If you had to choose, would you rather be hobbled by horrible starting pitching or terrible relief?
Too much bad starting pitching and the air is consistently out of the fan balloon by the third or fourth inning, leaving you grousing about wasted evenings and wondering if there isn’t something else you should be doing, possibly including tapping yourself over and over again in the kneecap with a hammer to see when it crosses the line from annoying to painful. Too much bad relief and you don’t trust anything good that happens early, because you know the middle innings will be brought to you by Frogger: It sure would be inspiring to hop across this busy highway, but you know you’re going to get pancaked by a semi.
The Mets got the bad starting pitching, while the Marlins got the hopeless relief (or most of it — the Mets weren’t exactly immune themselves) and Game 2 — by turns depressing, inspiring and repeatedly wacky — wound up in the loss column. Which brings up another age-old and unanswerable question: Is it better to fall behind by five and quietly expire, or to come all the way back and then face-plant into defeat anyway?
Speaking of face-planting, John Maine was so horrid that the joy I felt at having survived baseball-less Day 2 was snuffed out almost immediately. His location was hide-your-eyes awful, and he spent most of his time on the mound looking like a guy confronted by an overflowing toilet. And this, folks, is our Number 2 starter. Ricky Nolasco, on the other hand, was terrific, with his only sin getting tired and turning over the ball to his incompetent teammates. The Marlin pen was so staggeringly awful that the Met relievers’ poor showings will get lost in the shuffle a bit, but it was a depressing march: Jenrry Mejia looked pretty much exactly like a kid who throws hard but needs to harness secondary pitches in the minors, Sean Green looked like his usual blandly awful self, and if you’ll forgive me a thoroughly unfair comparison based on a tiny sample size, Hisanori Takahashi sure reminded me of the last Takahashi thrown in over his head in extra innings.
OK, there were positives to take away beyond “Hey, there’s baseball on again!” (Which ain’t nothing — hey, there’s baseball on again!) And some of those positives weren’t exactly ones I’d been counting on. Jeff Francoeur can’t seem to resist swinging at that 0-0 slider in the dirt, but he then reined himself in and had a couple of pretty decent at-bats, and has somehow walked in two straight games. Rod Barajas’s OBP makes Francoeur look like a Kevin Youkilis clone, but he some good counts, and has shown pretty good thump at the plate. Heck, even Mike Jacobs had a game if ultimately futile at-bat.

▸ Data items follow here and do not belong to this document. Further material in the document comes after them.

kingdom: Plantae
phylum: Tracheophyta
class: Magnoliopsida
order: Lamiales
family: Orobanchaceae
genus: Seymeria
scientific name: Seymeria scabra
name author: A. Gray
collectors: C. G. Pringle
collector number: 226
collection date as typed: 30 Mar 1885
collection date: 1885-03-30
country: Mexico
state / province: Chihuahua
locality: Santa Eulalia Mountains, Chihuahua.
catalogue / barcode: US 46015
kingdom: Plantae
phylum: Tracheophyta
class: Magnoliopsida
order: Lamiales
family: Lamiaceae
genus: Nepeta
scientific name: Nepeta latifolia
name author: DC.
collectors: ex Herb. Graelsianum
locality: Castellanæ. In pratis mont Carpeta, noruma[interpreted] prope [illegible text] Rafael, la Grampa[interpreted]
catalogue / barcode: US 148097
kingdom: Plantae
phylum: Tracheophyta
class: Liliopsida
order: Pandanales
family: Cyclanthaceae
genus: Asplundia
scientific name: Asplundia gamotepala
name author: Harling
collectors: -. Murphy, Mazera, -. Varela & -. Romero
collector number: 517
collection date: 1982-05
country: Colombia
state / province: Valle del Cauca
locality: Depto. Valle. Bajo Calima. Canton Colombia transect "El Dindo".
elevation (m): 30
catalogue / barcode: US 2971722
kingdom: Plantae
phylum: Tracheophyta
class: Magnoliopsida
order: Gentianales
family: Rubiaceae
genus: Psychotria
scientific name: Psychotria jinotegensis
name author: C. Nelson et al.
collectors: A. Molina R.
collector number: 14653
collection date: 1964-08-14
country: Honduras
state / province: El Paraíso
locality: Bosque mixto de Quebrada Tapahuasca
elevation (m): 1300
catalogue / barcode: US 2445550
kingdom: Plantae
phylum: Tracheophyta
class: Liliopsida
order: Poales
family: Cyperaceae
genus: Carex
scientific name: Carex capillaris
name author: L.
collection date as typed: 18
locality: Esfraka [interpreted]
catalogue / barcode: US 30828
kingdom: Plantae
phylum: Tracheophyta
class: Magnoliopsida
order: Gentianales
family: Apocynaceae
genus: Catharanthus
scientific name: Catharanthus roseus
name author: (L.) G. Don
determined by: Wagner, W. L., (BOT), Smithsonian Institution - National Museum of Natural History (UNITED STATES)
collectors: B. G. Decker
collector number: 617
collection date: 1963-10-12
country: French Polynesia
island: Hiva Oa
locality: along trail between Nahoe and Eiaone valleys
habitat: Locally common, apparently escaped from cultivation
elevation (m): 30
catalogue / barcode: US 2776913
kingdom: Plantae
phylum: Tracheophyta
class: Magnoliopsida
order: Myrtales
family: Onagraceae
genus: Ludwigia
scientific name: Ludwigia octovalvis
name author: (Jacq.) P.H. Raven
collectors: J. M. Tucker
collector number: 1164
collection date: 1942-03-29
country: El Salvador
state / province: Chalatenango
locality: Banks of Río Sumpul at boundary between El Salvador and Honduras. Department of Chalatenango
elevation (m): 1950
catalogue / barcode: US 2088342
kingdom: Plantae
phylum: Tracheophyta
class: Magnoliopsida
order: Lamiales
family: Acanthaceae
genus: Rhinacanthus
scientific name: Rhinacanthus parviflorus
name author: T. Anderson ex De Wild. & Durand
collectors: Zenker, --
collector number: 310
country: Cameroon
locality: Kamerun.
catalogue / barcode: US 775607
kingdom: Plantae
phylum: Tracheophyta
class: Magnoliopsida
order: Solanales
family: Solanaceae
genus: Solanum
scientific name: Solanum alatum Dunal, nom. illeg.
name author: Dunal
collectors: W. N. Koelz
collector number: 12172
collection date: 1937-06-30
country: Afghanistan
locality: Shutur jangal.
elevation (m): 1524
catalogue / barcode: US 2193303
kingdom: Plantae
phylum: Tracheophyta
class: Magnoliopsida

Maybe it’s just that it’s early, but I found myself feeling like this game was mildly encouraging — even though if I’d shown you a couple of key plays and said they were from 2009 we’d all be yowling about being lousy and snakebit. Having Fernando Tatis thrown out at the plate on an insufficiently wild pitch with David Wright up in a two-out, bases-loaded situation was obviously awful, the first baseball kick in the nuts of 2010. But I can’t bring myself to scold Tatis. When that ball bounded away, I was screaming “Go!” and you probably were too. The ball didn’t carom right off the back wall, but ricocheted left, and it took a awfully good play by John Baker to get Tatis. If Gary Matthews Jr. makes a throw that’s slightly more on target, Wes Helms is out and maybe we’re still playing — but if Helms slides decently, that play isn’t close anyway. And I still can’t figure out exactly what Leo Nunez did to constitute a balk.
A couple of finger-lengths of bad luck, and we lost. It sucks, but it doesn’t feel like a curse or destiny or incompetence or anything like that. It just feels like bad luck. For right now, I can live with that.